When was the last time you saw a movie about a shim with a botched sex-change episode who then aspires to become an American rock musician? I am guessing not recently, unless you ran to theaters this week to see Hedwig and the Angry Itch, John Cameron Mitchell’s recent masterpiece. Probably too different for the oh-so-cool Academy Awards, this movie has already won this year’s Audience and Director’s Award at Sundance.
Clearly, the plot of this movie is quite bizarre; however, this movie truly works in more ways than one. A sort of comedy/musical/rock opera/drama, Hedwig is the story of Hansel, a young boy (originally) from Berlin who loves classic American rock and roll. Quite confused sexually, he falls in love with an American man (Maurice Dean Wint) who requires him to leave “something” behind before coming to the United States. And then, it just goes from there.
John Cameron Mitchell directs, writes, and stars in one of the most creative story lines ever conceived. He is magnificent as the deep and crazy Hedwig itself. A sheer power on the screen, Mitchell has your eyes locked on him, and he is not letting them go anywhere.
With some of the funniest scenes in the movie, Ben Mayer-Goodman steals the show as the young Hansel. While his mother (Alberta Watson) is not the most supportive parent, Hansel does his own thing and the audience is right alongside him.
Michael Pitt has a great supporting performance as one of Hedwig’s lovers, Tommy, who takes more than just Hedwig’s heart. Probably most recognizable from his Dawson’s Creek performance as Henry, this Leonardo di Caprio look-a-like will most likely have larger roles popping up in the near future.
Opening with a classic American patriotic song on the guitar, the film is filled with subtle hints about how America’s freedom is a dream for so many people, however strange and confused they are. The continued optimism of Hedwig’s character also shows that no matter what situation people can be placed into — and he was definitely placed into some diverse situations — there is always hope.
And that hope is in the songs. The songs are another character in this movie. The need within every word is heard and understood. The songs tell the story with the passion, strength, and love that many actors probably could not do by themselves.
The shots fit the story perfectly. With unique angles tried, and always every bit of filmic space discovered, the camera contributes to the powerfulness of this film. Practically feeling like a 95-minute, extremely engaging music video, Hedwig strides through the scenes with no stop in sight.

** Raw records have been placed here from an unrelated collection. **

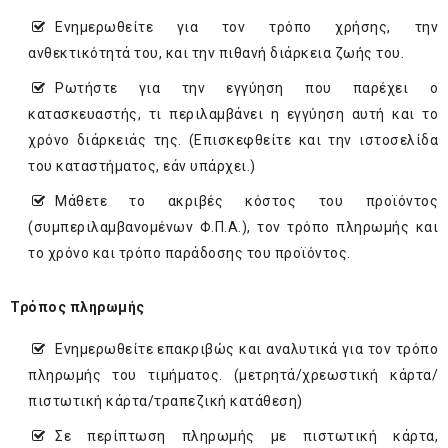
Ενημερωθείτε για τον τρόπο χρήσης, την
ανθεκτικότητά του, και την πιθανή διάρκεια ζωής του.
Ρωτήστε για την εγγύηση που παρέχει ο
κατασκευαστής, τι περιλαμβάνει η εγγύηση αυτή και το
χρόνο διάρκειάς της. (Επισκεφθείτε και την ιστοσελίδα
του καταστήματος, εάν υπάρχει.)
Μάθετε το ακριβές κόστος του προϊόντος
(συμπεριλαμβανομένων Φ.Π.Α.), τον τρόπο πληρωμής και
το χρόνο και τρόπο παράδοσης του προϊόντος.
Τρόπος πληρωμής
Ενημερωθείτε επακριβώς και αναλυτικά για τον τρόπο
πληρωμής του τιμήματος. (μετρητά/χρεωστική κάρτα/
πιστωτική κάρτα/τραπεζική κατάθεση)
Σε περίπτωση πληρωμής με πιστωτική κάρτα,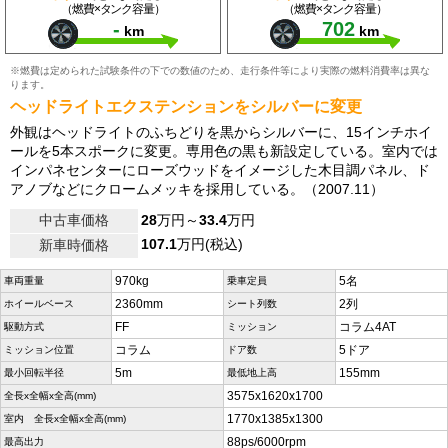
（燃費×タンク容量）
（燃費×タンク容量）
-
702
km
km
※燃費は定められた試験条件の下での数値のため、走行条件等により実際の燃料消費率は異な
ります。
ヘッドライトエクステンションをシルバーに変更
外観はヘッドライトのふちどりを黒からシルバーに、15インチホイ
ールを5本スポークに変更。専用色の黒も新設定している。室内では
インパネセンターにローズウッドをイメージした木目調パネル、ド
アノブなどにクロームメッキを採用している。（2007.11）
中古車価格
28
万円～
33.4
万円
107.1
万円(税込)
新車時価格
970kg
5名
車両重量
乗車定員
2360mm
2列
ホイールベース
シート列数
FF
コラム4AT
駆動方式
ミッション
コラム
5ドア
ミッション位置
ドア数
5m
155mm
最小回転半径
最低地上高
3575x1620x1700
全長x全幅x全高(mm)
1770x1385x1300
室内 全長x全幅x全高(mm)
88ps/6000rpm
最高出力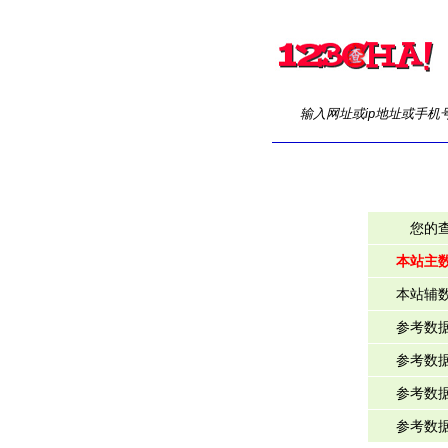
输入网址或ip地址或手机
您的
本站主
本站辅
参考数
参考数
参考数
参考数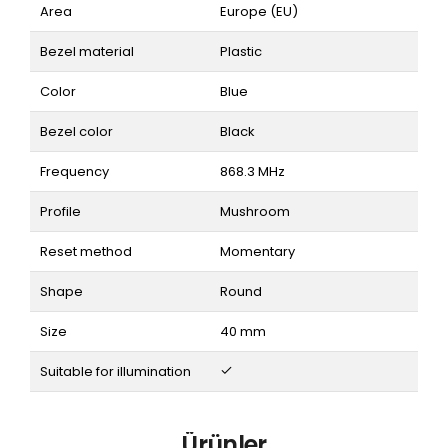
Area
Europe (EU)
Bezel material
Plastic
Color
Blue
Bezel color
Black
Frequency
868.3 MHz
Profile
Mushroom
Reset method
Momentary
Shape
Round
Size
40 mm
Suitable for illumination
Ürünler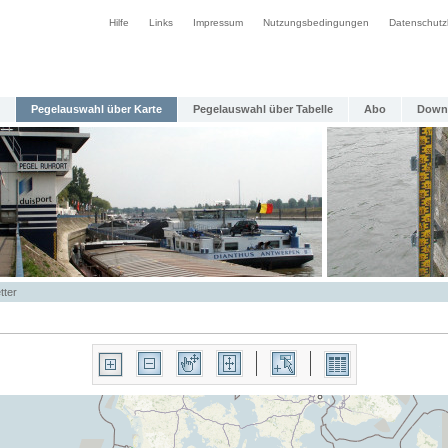
Hilfe
Links
Impressum
Nutzungsbedingungen
Datenschutz
Pegelauswahl über Karte
Pegelauswahl über Tabelle
Abo
Down
tter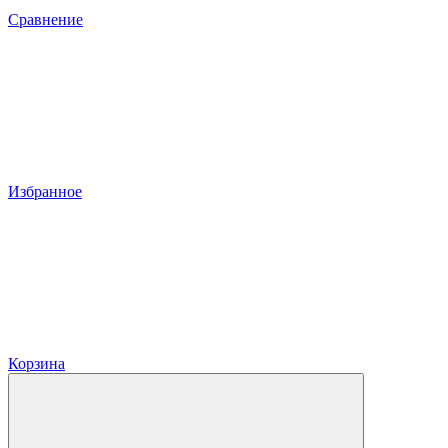
Сравнение
Избранное
Корзина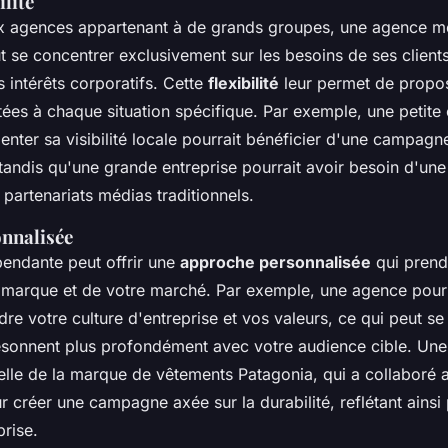
ilité
x agences appartenant à de grands groupes, une agence m
 se concentrer exclusivement sur les besoins de ses clients
 intérêts corporatifs. Cette
flexibilité
leur permet de propos
ées à chaque situation spécifique. Par exemple, une petite 
nter sa visibilité locale pourrait bénéficier d'une campagne
tandis qu'une grande entreprise pourrait avoir besoin d'une 
 partenariats médias traditionnels.
nnalisée
endante peut offrir une
approche personnalisée
qui prend
 marque et de votre marché. Par exemple, une agence pourr
e votre culture d'entreprise et vos valeurs, ce qui peut se
sonnent plus profondément avec votre audience cible. Une
celle de la marque de vêtements
Patagonia
, qui a collaboré
 créer une campagne axée sur la durabilité, reflétant ainsi 
prise.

Simple cartoon sequences were also used throughout the movie. This helped to explain the story as well as illustrate the fantasy-surrealism combination of the plot. The movie even sometimes felt like a cheesy American sitcom, including a scene inviting an audience sing-a-long.
And the stupendous hair and makeup artists cannot be forgotten. Turning a man into a woman is one thing. But turning a sexually confused boy into a genderless (but truly genderful) creature is another. The wigs used were great, each with a different personality within itself. And the wild makeup on Mitchell really drove the energy of this film right off the screen.
Now, this movie could not be perfect and of course has its downfall. The ending sequence of about the last seven or so minutes could have been approached in a better manner. Trying to end dramatically did not work because the strength of this movie is the comedic approach to this outrageous situation. Even though Hedwig ends on a sort of low note, the movie does not lose too much.
The overall comedic genius of Mitchell is unbelievable and uncontainable. So many issues were brought up in this movie that it seemed somewhat overwhelming at times. But that is in fact what made it great. This comic approach did not denounce the issues raised, but helped the audience understand the character in a more developed way.
With a fun (yet funky) soundtrack, powerful acting, and a completely absorbing atmosphere, Hedwig and the Angry Itch is a definite success of its own kind. So, who needs a gender anyway?